Requirements
Job Overview
The primary goal of developers is
efficiency, consistency, scalability and reliability.
We are responsible for the
Platform … all the tooling integrations, security, access-control, data
classification/management, orchestration, self-service “lab” concept, observability,
reliability … as well as data availability (data ingestion)
We are NOT responsible for – Data
Modeling, Data Warehousing, Reporting (PowerBI)
… although we do
work with PBI team for access control from PBI to Snowflake.
Everything we do is achieved through code –
nothing is manual (or ClickOps) – everything is automated – through the
effectiveness of our CI/CD framework – GitHub, GitHub-Actions, Terraform,
Python.
Orchestration is centrally managed using
Managed Airflow
We manage RBAC / Access Control
We’re responsible for Tooling Integrations and all the
connectivity and authentication requirements
· Ingestion Methods/Patterns
o Fivetran
o Snowflake-Snowpipe (File-Based sources)
o Snowflake-Secure Data Share
· Solid Software Development (Full
SDLC) Experience with excellent Coding skills:
o Python (required).
o Good knowledge of Git and GitHub (required)

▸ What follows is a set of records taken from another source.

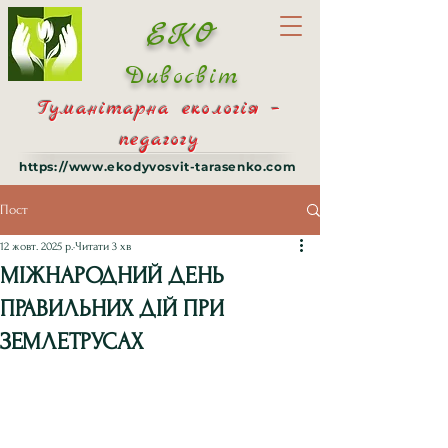
ЕКО
Дивосвіт
Гуманітарна екологія –
педагогу
https://www.ekodyvosvit-tarasenko.com
Пост
12 жовт. 2025 р.
Читати 3 хв
МІЖНАРОДНИЙ ДЕНЬ
ПРАВИЛЬНИХ ДІЙ ПРИ
ЗЕМЛЕТРУСАХ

o Good code-management experience/best
practices (required).
· Understanding of CI/CD to automate
and improve the efficiency, speed, and reliability of software delivery.
- Best
Practices/principals
- Github
Actions
- automate
workflows directly from their GitHub repositories.
- Automation
of building, testing, and deploying code – inc. code linting, security
scanning, and version management.
- Experience
with testing frameworks
- Good
knowledge of IaC (Infrastructure as Code) using Terraform (required)
- Strong
verbal and written skills are a must, ideally with the
ability to communicate in both technical and some business language
- A good level
of experience with cloud technologies – AWS - namely S3, Lambda,
SQS, SNS, API Gateway (API Development), Networking (VPCs), PrivateLink
and Secrets Manager.
- Extensive
hands-on experience engineering data pipelines and a solid
understanding of the full data supply chain, from discovery &
analysis, data ingestion, processing & transformation, to
consumption/downstream data-integration.
· A passion for continuous improvement and
learning,
for optimization both in terms of cost and efficiency, as well as ways of
working. Obsessed with data observability (aka data reconciliation), ensuring
pipeline and data integrity.
- Experience
working with large structured/semi-structured datasets
- A good
understanding of Parquet, Avro, JSON/XML
- Experience
with Apache Airflow / MWAA or similar orchestration tooling.
- Experience
with Snowflake as a Data Platform
- Solid
understanding of Snowflake Architecture – compute, storage, partitioning
etc.
- Key features
- such as COPY-INTO, Snowpipe, object-level tagging and masking policies
- RBAC
(security model) – design and administration – intermediate skill
required
o query performance tuning, and zero copy clone –
nice to have
o virtual warehouse (compute) sizing
- TSQL experience – ability to understand complex queries and think about
optimisation - advantageous
- Data Modelling experience – advantageous
- Exposure to dbt (data build tool) for data transformations – advantageous
- Exposure to Alation or other Enterprise Metadata Management (EMM) tooling – advantageous
- Documentation: architectural
designs, operational procedures, and platform configurations to ensure
smooth onboarding and troubleshooting for team members.